LIGURIA
Genoa bridge verdict closes first trial; 32 convicted of negligence in 2018 collapse
Former motorway operator CEO sentenced to 12 years as court holds infrastructure failures to account
Marina Doria687 wordsEdition №50Sunday, 19 July 2026 — Edition № 50
An Italian court on Thursday sentenced Giovanni Castellucci, the former CEO of Autostrade per l'Italia, to 12 years in prison for his role in the 2018 collapse of the Morandi bridge in Genoa. The Guardian reported that 32 defendants in total were convicted of negligence and vehicular homicide, while 25 others were acquitted or cleared of charges. The collapse, which sent vehicles plunging onto railway tracks below, killed 43 people and exposed what France 24 described as serious lapses in the maintenance of Italy's ageing infrastructure.
The verdict marks the conclusion of the first trial stemming from the disaster, which occurred on August 15, 2018, when a 260-metre section of the motorway bridge buckled beneath traffic. The BBC reported that families of the 43 victims attended the courtroom as judges delivered their rulings. For residents and port operators in Genoa, the collapse had immediate consequences: the bridge served as a critical artery for vehicles moving between the city's port and the motorway network, and its sudden loss disrupted shipping logistics and trade flows that depend on rapid ground access to the waterfront.

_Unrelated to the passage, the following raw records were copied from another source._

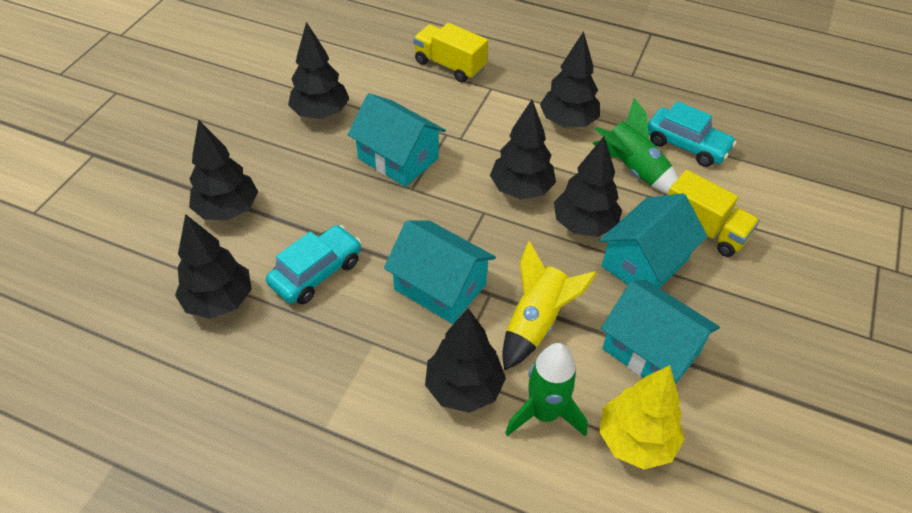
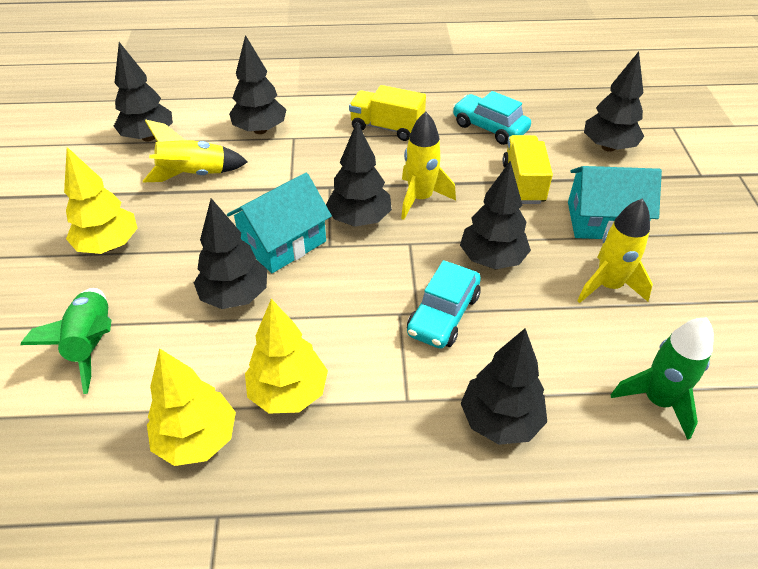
turquoise house: 4 -> 2
yellow rocket: 1 -> 3
yellow tree: 1 -> 3

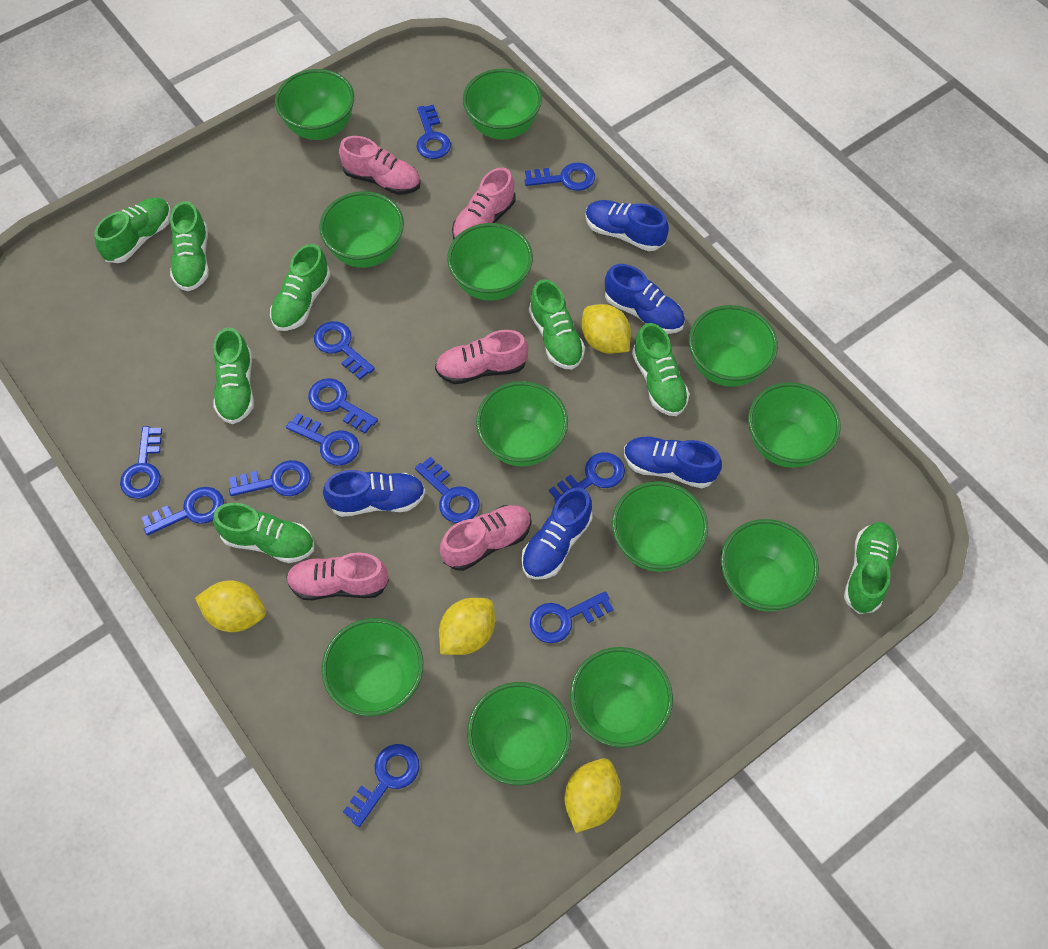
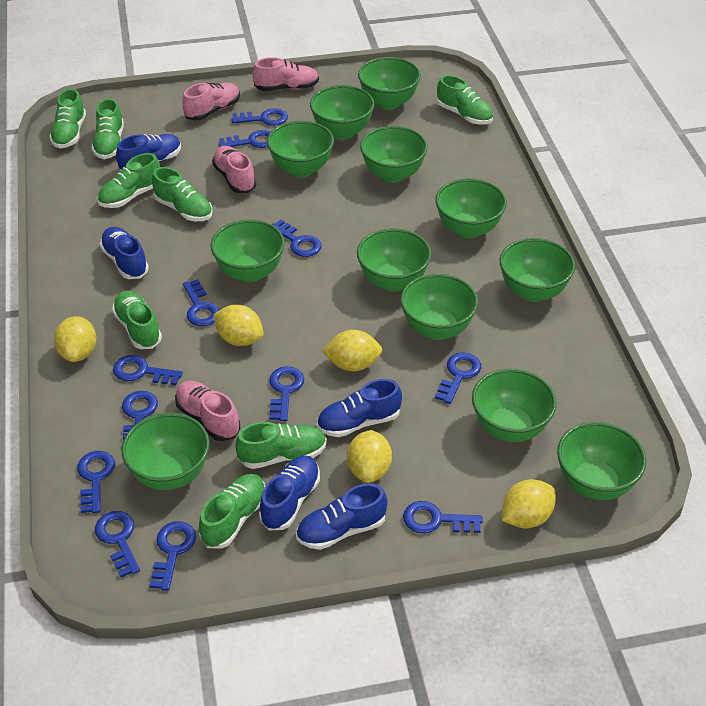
pink shoe: 5 -> 4
yellow lemon: 4 -> 5

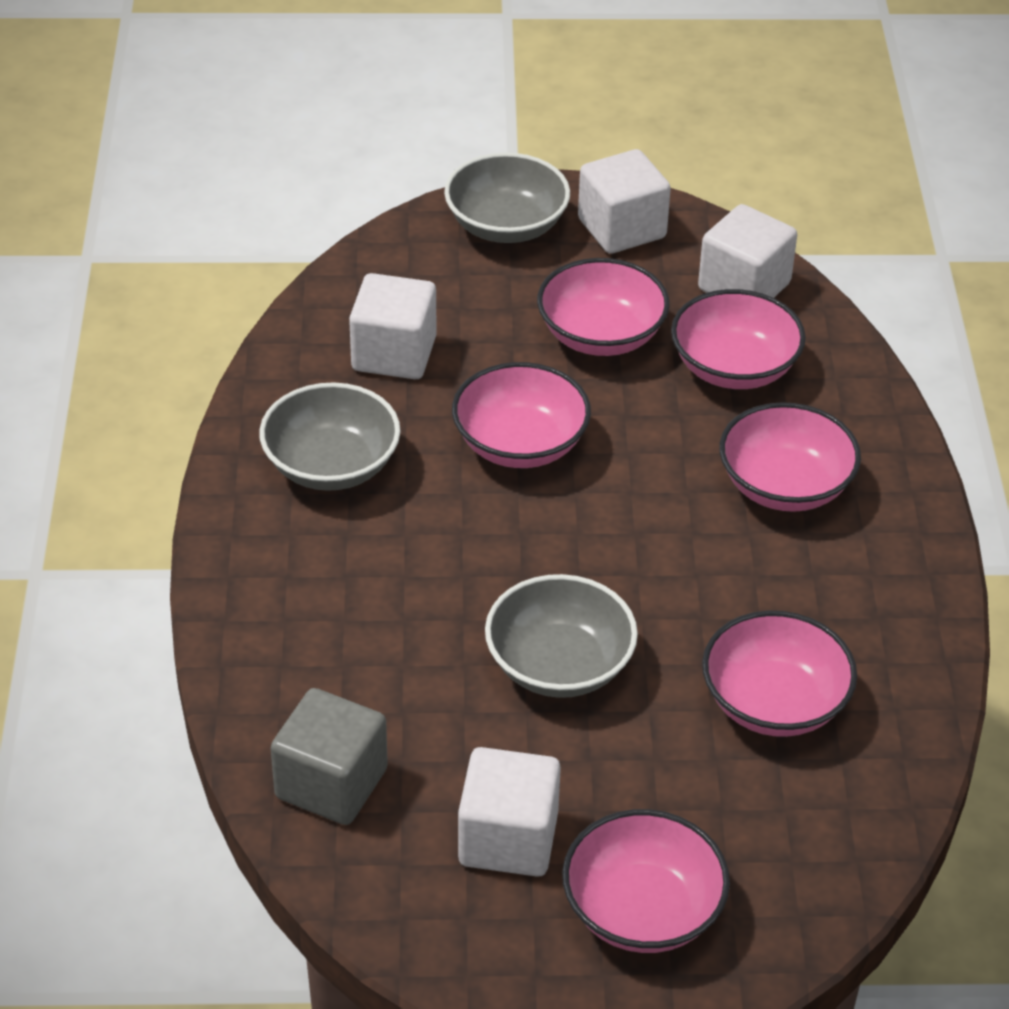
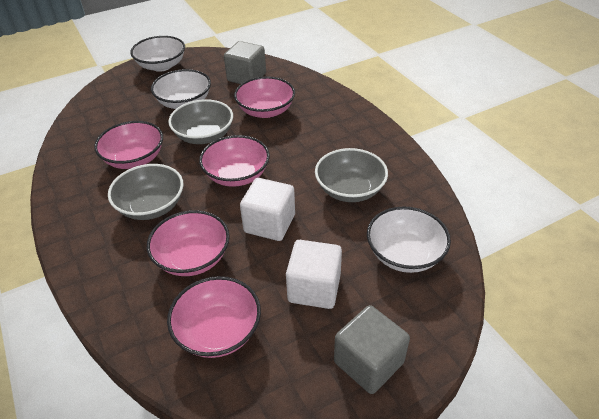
grey cube: 1 -> 2
pink bowl: 6 -> 5
white bowl: 0 -> 3
white cube: 4 -> 2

The trial has laid bare a pattern familiar to Italy's infrastructure management. According to Al Jazeera, the case highlighted how the disaster could have been prevented—maintenance records showed that structural problems were known but inadequately addressed. The conviction of senior executives signals that Italian courts are willing to impose accountability for infrastructure failures, a shift that carries weight for port cities like Genoa where ageing bridges, viaducts and access roads remain critical to commerce and safety.
The port of Genoa, Italy's largest, depends on a network of bridges, tunnels and access roads built decades ago. The Morandi collapse forced a reckoning with deferred maintenance across the region's transport infrastructure. In the years since, authorities have accelerated inspections and reinforcement work on similar structures, though international observers have questioned whether the pace of repairs matches the scale of the problem. Reuters and other outlets have noted that Italy's public debt constrains spending on infrastructure maintenance, a fiscal reality that weighs on port-dependent cities.
Castellucci's 12-year sentence is among the longest handed down in the trial. The Guardian reported that he was found guilty of failing to ensure adequate maintenance and inspection protocols. Other defendants included engineers, project managers and officials from Autostrade, the motorway operator that was responsible for the bridge's upkeep. The convictions are the first major accountability measures in a disaster that, according to France 24, exposed how private contractors managing public infrastructure can operate with insufficient oversight.
For Genoa's maritime economy, the verdict carries a secondary message: infrastructure reliability is now a matter of legal accountability, not merely technical or budgetary concern. The port authority and city planners have had to invest in alternative routes and redundancy to protect against future closures. The slow pace of reconstruction—a new bridge was completed in 2020 but took two years to build—has made clear that infrastructure resilience requires both capital and sustained political will. The court's decision to convict senior management may strengthen the case for accelerated maintenance spending across the region's critical transport links.